An organization like NASA that went to the moon on-budget and on-time learned the lesson well when their budget was killed after they succeeded. They learned that the prime directive requires they never do anything on time or budget again.
Monopoly organizations (government and private) often achieve their growth by increasing their bureaucracy and decreasing their productivity, a practice that leads to them consume larger budgets. IBM was the undisputed king of the hill in my youth, but its growth and expansion focus expanded its bureaucracy so significantly that innovation became difficult: IBM took 7 years to design a computer when the chip capacity was doubling in two years. Good luck in the IBM vs. Apple contest. In the private sector IBM had a failure mechanism called bankruptcy. Government institutions like the CDC and FDA which failed to meet the Covid-19 challenges will continue on with increased budgets.
At heart, all government organizations are monopolies whose prime directives effectively lead to turf wars between institutions and to the organizations expanding power and authority as much as they can.
"Tyler and I probably share a faith in the ability of a liberal society to self-correct."
Why? There's nothing especially liberal about our society any more. There Is No Liberal West (https://theupheaval.substack.com/p/there-is-no-liberal-west).
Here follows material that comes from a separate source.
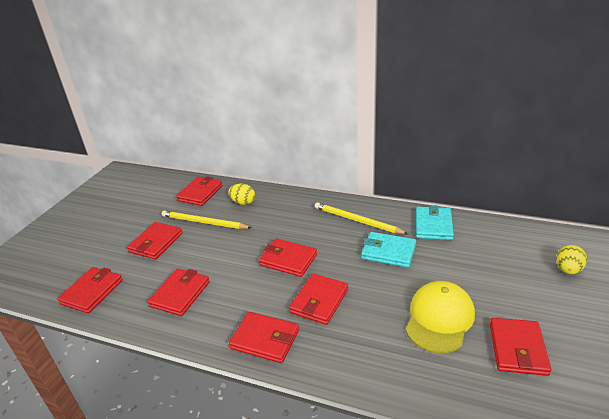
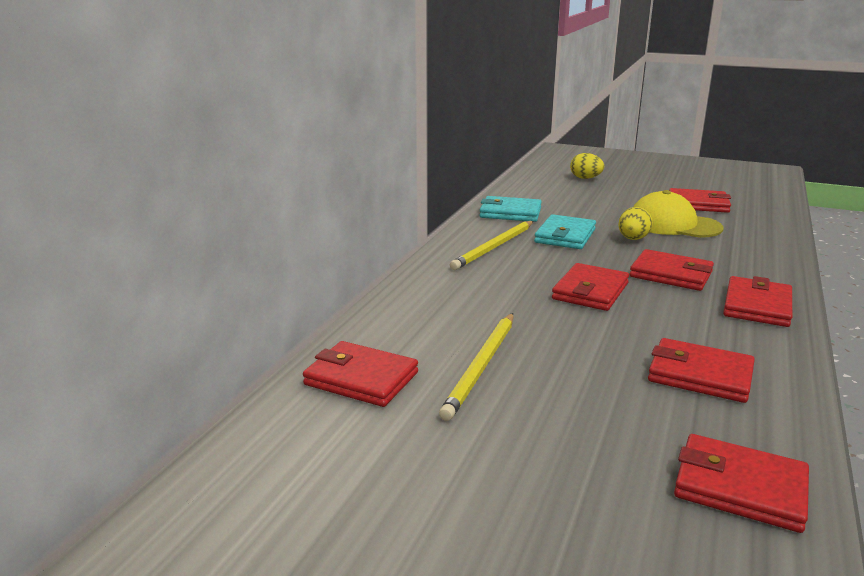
camera: 90 degrees left, 10 degrees down
(156, 243) = (552, 419): red wallet -> none
(243, 202) = (418, 329): yellow egg -> yellow egg (633, 239)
All of the defining precepts of classical liberalism have been overthrown. The Paradox of Tolerance happened - an intolerant group (the New Left) used tolerance to take over society and impose their vision. Now we need to figure out how to fix it.
Parenthetically, I find it mildly amusing that Cowen correctly points out the importance of trust and the difficulty of building it while supporting mass immigration, one of the single most trust-corroding policies out there.
The general Libertarian and especially elite (wannabe?) Libbers emotionally in thrall to mass immigration lead them to, when necessary, think up rationalizations for why mass immigrations good points will be better than its bad points, overall, for a majority of people, when a huge increase in comfort for the immigrations is compared to only a small decrease in comfort for the current residents - with no Trust issues listed in that "rational" list of good & bad points.
All Libertarians are smart enough to "rationally" come to their emotionally satisfying Liberty (first!) conclusions.
The US population is over 50% larger than the 1970s. As a Gen X'er who has grown up in that time it's hard to see any actual net downside of mass immigration. They're not stealing anyones's jobs. There's plenty of space. The New Right is all about surrendering their own agency, joining the pouty progressives.
"I fear that tomorrow belongs to the woke. But there is still a day after tomorrow." The Day after Tomorrow is a 2004 disaster movie. I hope we don't go there.
In any case, the mean girls are in charge. They don't care much for classical liberalism or liberalism. Just be sure to mimic their dress and speech.
Tyler Cowen's clarity of thought is amazing! Also I feel the emergence of the New Right was necessary to counter the Woke narrative, yet in the end we have to strive for the middle.
The midde is where you get run over most easiy. Here is the hard truth- passion and commitment is what wins battles. That kind of passion and commitment to cause exists only on the left today, and the people "in the middle" are all cowards like Tyler Cowen, who I greatly admired at one time. When the crew of the ship is steering it into the iceberg, you are actually better off with no one at the wheel.
What he says about classical liberals applies to old fashioned Liberals, Neoliberals, lots of old time Conservatives and probably some Progressives.